The dinner table is perhaps the most powerful and delicious place to plant the seeds of change; the return to simple truths, change, and wisdom all go hand in hand. Our first step toward change can be to pause when we take our first bite and think about our connections with food. Aha! Understanding this connection is the essence of the Earth Dinner.
– Theresa Marquez, founder of Earth Dinner
Earth Dinner is a new holiday tradition meant to celebrate Earth Day. It was started four seven years ago by Organic Valley and Chefs Collaborative as a way to gather friends and loved ones around the table for a fresh, seasonal meal made of local ingredients. The focus of the Dinner is to have a meaningful conversation about the food — where it came from, how it was grown or harvested, and who grew it. So it was only natural that farmer Margie Pikarsky and grower/chef Robert Barnum would organize their own Earth Dinner, held the weekend after Earth Day.

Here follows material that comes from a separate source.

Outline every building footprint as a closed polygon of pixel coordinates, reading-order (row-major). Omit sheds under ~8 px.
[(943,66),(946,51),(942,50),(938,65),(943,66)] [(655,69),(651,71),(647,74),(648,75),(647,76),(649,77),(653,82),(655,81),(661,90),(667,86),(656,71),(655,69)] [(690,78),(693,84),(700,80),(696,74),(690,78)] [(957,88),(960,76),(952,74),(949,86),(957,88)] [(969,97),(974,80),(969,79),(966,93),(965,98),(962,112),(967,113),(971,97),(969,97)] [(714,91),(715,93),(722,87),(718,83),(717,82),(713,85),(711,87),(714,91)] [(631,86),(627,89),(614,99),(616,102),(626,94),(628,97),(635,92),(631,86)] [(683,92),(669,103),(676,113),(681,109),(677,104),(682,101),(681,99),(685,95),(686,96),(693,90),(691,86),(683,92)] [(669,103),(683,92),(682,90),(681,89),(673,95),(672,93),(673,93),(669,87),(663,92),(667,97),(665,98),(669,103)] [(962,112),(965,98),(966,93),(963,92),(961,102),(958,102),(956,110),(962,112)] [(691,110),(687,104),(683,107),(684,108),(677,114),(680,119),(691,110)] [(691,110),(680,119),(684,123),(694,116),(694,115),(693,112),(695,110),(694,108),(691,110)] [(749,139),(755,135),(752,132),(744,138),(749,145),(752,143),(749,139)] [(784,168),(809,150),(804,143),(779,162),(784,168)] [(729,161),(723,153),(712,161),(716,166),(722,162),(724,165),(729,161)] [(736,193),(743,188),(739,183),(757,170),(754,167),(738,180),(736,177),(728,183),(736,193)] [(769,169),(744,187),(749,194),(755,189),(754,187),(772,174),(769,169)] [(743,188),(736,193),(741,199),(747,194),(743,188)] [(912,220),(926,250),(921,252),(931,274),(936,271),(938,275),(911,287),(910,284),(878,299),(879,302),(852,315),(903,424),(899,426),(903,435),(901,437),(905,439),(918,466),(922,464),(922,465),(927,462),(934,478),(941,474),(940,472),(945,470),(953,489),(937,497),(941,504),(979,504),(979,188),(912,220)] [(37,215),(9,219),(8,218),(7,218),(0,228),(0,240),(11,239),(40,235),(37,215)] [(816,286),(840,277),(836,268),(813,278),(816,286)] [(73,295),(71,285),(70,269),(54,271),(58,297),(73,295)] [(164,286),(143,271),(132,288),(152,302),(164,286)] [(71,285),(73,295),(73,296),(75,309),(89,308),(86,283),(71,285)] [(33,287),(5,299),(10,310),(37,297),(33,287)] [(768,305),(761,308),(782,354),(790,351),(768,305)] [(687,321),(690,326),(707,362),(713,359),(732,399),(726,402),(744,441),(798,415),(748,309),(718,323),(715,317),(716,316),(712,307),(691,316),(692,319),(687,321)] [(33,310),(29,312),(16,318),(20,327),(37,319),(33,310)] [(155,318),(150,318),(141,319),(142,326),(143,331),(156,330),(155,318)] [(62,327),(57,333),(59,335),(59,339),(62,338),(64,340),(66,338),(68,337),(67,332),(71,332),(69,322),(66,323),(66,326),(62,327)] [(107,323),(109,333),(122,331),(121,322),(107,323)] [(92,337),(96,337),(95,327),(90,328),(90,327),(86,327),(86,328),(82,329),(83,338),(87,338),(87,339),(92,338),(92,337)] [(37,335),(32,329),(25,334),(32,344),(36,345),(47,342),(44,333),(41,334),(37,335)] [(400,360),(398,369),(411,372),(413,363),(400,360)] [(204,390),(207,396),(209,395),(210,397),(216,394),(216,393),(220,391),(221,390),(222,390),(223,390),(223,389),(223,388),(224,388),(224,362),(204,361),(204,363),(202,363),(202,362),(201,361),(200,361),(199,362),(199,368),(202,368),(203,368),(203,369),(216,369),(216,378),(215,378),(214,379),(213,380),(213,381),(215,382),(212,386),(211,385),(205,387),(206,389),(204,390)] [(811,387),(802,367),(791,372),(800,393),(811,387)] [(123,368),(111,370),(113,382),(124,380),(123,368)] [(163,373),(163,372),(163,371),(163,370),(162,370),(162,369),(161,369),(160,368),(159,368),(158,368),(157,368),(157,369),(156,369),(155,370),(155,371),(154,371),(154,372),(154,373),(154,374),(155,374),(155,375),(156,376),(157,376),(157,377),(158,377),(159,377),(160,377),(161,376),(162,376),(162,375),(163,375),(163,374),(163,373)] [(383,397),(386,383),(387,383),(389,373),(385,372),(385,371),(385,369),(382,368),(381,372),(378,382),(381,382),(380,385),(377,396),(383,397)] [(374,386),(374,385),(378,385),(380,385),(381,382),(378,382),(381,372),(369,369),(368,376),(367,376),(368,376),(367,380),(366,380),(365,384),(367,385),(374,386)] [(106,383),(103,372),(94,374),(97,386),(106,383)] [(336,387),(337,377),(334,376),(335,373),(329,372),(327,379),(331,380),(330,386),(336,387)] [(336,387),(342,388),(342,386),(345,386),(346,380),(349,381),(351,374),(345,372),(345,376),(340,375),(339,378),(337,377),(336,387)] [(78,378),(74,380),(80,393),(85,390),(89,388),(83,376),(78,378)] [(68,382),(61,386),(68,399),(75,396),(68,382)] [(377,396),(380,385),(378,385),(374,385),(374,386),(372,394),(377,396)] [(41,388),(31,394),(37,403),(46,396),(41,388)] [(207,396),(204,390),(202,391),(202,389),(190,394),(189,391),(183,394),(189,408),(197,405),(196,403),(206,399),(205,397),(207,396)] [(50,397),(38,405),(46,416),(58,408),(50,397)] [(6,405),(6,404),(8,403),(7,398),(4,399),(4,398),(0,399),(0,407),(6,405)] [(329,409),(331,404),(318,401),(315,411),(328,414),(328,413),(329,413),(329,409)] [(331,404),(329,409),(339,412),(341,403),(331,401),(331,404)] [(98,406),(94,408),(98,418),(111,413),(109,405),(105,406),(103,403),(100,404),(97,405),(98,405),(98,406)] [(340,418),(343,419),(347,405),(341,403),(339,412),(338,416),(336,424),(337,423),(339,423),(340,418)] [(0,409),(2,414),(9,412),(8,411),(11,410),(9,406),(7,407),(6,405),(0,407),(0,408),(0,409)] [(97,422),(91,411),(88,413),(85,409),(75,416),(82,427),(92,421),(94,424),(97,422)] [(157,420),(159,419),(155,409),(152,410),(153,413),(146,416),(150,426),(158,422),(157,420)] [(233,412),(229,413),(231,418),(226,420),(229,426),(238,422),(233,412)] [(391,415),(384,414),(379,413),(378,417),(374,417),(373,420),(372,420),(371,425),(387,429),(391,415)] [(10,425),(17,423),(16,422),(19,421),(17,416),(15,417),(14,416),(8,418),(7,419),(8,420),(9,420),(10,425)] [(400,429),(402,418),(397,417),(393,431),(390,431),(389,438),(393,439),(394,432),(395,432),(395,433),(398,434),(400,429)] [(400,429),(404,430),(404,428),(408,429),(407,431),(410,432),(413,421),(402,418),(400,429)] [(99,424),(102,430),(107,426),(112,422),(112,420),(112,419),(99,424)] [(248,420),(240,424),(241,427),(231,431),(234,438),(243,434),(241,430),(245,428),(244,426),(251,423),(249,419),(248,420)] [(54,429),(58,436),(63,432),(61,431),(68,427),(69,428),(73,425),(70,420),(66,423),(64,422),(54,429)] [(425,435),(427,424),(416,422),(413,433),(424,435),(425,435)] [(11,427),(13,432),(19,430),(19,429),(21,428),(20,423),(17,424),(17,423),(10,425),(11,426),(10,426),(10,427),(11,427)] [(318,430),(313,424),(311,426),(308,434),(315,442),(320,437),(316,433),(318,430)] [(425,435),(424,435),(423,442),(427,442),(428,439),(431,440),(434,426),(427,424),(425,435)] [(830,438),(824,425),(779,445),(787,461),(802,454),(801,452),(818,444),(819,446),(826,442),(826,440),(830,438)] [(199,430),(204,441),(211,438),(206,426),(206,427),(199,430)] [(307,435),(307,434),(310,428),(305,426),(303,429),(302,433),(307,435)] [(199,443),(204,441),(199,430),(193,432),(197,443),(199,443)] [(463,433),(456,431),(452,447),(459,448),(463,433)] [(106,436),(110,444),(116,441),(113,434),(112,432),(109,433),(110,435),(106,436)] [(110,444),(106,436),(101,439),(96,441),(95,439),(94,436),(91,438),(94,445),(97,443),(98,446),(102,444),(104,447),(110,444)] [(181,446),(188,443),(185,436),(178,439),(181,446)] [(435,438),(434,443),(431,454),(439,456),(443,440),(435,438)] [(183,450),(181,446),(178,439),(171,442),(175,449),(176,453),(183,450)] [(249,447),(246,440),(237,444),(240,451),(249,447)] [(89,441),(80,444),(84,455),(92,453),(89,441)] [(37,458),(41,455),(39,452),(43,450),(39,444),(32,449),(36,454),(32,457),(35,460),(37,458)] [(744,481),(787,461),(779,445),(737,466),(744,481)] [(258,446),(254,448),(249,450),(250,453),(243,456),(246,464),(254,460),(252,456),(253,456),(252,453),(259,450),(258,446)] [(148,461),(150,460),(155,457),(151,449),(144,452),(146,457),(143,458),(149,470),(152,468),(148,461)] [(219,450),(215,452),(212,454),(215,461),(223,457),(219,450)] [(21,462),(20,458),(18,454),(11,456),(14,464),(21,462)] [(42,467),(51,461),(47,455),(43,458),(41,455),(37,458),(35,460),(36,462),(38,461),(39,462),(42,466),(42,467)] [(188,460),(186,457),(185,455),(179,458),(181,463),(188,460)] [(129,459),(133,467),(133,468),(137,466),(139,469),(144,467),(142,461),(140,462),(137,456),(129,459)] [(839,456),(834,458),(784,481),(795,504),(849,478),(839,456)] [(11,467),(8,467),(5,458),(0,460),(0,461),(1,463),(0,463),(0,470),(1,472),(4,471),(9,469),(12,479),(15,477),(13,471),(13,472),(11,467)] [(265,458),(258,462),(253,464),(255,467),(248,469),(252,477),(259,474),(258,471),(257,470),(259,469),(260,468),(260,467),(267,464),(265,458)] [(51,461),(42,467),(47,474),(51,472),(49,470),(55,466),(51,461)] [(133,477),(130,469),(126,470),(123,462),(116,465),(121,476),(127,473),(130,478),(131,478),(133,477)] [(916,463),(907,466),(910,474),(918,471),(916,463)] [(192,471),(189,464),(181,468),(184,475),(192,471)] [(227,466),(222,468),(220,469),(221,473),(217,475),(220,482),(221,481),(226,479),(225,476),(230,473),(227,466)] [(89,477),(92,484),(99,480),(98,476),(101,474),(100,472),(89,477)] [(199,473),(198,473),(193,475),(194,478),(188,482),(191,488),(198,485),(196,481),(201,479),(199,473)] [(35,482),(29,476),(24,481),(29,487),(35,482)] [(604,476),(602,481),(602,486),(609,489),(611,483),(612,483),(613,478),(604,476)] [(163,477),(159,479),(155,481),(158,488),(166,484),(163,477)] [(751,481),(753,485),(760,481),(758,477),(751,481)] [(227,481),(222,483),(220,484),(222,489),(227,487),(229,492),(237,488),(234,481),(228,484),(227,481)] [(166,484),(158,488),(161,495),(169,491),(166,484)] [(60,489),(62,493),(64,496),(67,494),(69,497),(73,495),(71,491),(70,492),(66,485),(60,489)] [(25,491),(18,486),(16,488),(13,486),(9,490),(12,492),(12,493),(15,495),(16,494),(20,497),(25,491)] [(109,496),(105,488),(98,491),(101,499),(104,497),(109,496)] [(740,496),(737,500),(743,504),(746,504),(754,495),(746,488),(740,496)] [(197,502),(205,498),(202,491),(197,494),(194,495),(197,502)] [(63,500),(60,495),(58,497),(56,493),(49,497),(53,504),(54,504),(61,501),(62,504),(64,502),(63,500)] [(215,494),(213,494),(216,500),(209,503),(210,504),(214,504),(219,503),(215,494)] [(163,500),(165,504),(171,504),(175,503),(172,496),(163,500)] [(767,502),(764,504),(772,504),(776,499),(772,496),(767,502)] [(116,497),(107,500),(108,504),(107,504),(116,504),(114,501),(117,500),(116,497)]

Call it extreme locavore. The challenge was to source all ingredients — except for flour and olive oil — from what was available locally. And so the hunting and foraging began. Chef Michael Schwartz donated wild boar he had hunted himself together with local fisherman George Figueroa of Trigger Seafood, who donated cobia. Hani Khouri provided cheese and milk from his goats. Large beautiful heirloom tomatoes came from grower Teena Borek. Callaloo came from Three Sisters Farm, and a variety of herbs and vegetables from Bee Heaven Farm. Winemaker Peter Schnebly donated two kinds of local fruit wine. And a plethora of fruit came from Robert’s own grove.
Margie and her crew volunteered to help clean and cook, and Robert’s friends pitched in. Preparations took days and went up to the last minute. When I arrived an hour before dinner, a plume of blue smoke chugged from the wood smoker outside the house, as wild boar and multi-color potatoes cooked inside. Both kitchens were humming with activity as helpers chopped, stirred, snipped and tossed. In the dining room, two long tables were covered with white linen and glittered with fine china, glassware and silver. Centerpieces of mixed flowers — food for local bees — from Bee Heaven Farm graced the tables. Glass goblets were stocked with braided breadsticks that had been baked in the wood oven and looked like branches plucked from the grove. Even the sea salt was local, produced by a small company in the Florida Keys.
While there was still daylight before dinner, Robert offered guests a short tour of his 40 acre property. Everything he grows is useful in some way. He pointed out bay rum, lemon bay and citronella outside the house, and invited guests to crush leaves and smell different scents. Jaboticaba was nearby, with small, unripe berries growing on its trunk. It bears fruit three or four times a year. Robert harvests the berries for wine, of which we got a taste later in the dinner. Guests strolled through the grove and saw macadamia, mango, and lychee trees (to name just a few of the edibles that I recognized).